1) Northwest Cherry county where there is Shell Lake WMA, as well as nearby Alkali lake, and northward are several lakes, including some in northeast Sheridan county and into the extreme southern extent of South Dakota. It is not even clear whether the Blandings Turtle occurs at wetlands associated with Lacreek NWR. Several lakes in this area are on the McGinley Ranch owned by R.E. “Ted” Turner so perhaps he could fund studies to determine the extent on his properties, and which should include the numerous wetlands on the Spikebox Ranch in central Cherry county as well as the Fawn Lake Ranch at the western edge of Cherry county.
2) Lakes and wetland north of Cody where there is the especially prominent Threemile lake and other similar wetlands across the Nebraska boundary into southern South Dakota
3) The Mother lake country in southwest Cherry county where there are multiple lakes and associated wetlands.
4) Lakes and wetlands in the Hyannis area where specimens were collected for “freezing studies” a few years ago; Frye Lake WMA, Avocet WMA and Defair Lake WMA are in the immediate vicinity so there could be an understanding how these publically-owned sites might contribute to the survival of this turtle species and other natural life of the fauna and flora sorts.
5) Lakeland in southwest Brown county, with its multiple lakes and wetlands including several which are state owned wildlife management areas.
6) east-central Rock county including Twin Lake WMA, Stockdale lake, Cameron lake and others.
7) vicinity of Pony lake, Otter lake, Wolf lake and Snipe lake, as well as Dora lake to the east within Holt county.
8) Brown lake, Overton lake, Lambs lake and other water places along the south-western extent of Holt county.
9) Near Swan Lake, Grass lakebed, Maurice lakebed, Round lake and other wetland features westward of Amelia, Holt county.
10) Etc.

The only information that is available is a general distribution map and approximations of numbers. A general, estimated range map is not adequate as it does not indicate whether or not the species’ range extends into the sandhills of South Dakota.

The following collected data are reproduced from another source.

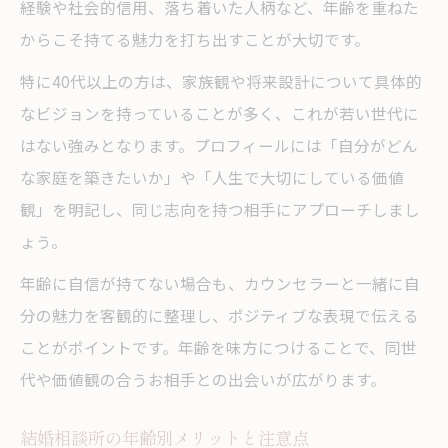
経験や社会的信用、落ち着いた人柄など、年齢を重ねた
からこそ持てる魅力を打ち出すことが大切です。
特に40代以上の方は、家族観や将来設計について具体的
なビジョンを持っていることが多く、これが若い世代に
はない強みとなります。プロフィールには「自分がどん
な家庭を築きたいか」や「人生で大切にしている価値
観」を明記し、同じ志向を持つ相手にアプローチしまし
ょう。
年齢に自信が持てない場合も、カウンセラーと一緒に自
分の魅力を客観的に整理し、ポジティブな表現で伝える
ことがポイントです。年齢を味方につけることで、同世
代や価値観の合うお相手との出会いが広がります。
結婚相談所の年齢別メリットと注意点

Certainly Valentine NWR is a supposedly a refuge for this species, but any actuals are lacking on the situation in 2017. No one associated with the U.S. Fish and Wildlife Service would be able to provide an accurate census figure for the number of Blandings Turtle that now occur at this lake district which they own and manage. The National Park Service has indicated that this species does not occur along the Niobrara National Scenic River which is indicated to be a part of this species distribution in the state. What could the so-called Nebraska Natural Legacy Project be able to provide a records-based range of occurrence, yet the staff of the Nebraska Game and Parks Commission continue to use public funds for their salaries as they rely on sporadic research findings to indicate how they are protecting natural features of importance to so many resident citizens. Their goals are seemingly not being fulfilled because follow-up efforts seem to be lacking?

It is very much likely that this turtle no longer occurs in the eastern-most Nebraska counties which are indicated as part of the overall range. It is questionable that Blandings Turtle occur anywhere eastward of the confluence of the Loup and Platte rivers.

A study issued in association with the University of Nebraska at Kearney as found online, indicated very recently that there would be research done along the Platte River in the nearby vicinity, as there was information indicating the previous presence of Blandings Turtle. None were found following survey efforts. So the local population has obviously been extirpated.

There is an obvious lack of attention to validating where this turtle – as well as many other species of Nebraska’s flora and fauna – actually occur. Our natural heritage is being slowly but certainly decimated. Within the sandhills where some species strive, there is a great demand by some to industrialize the landscape and bring ruination to one of the last, best great spaces in the world.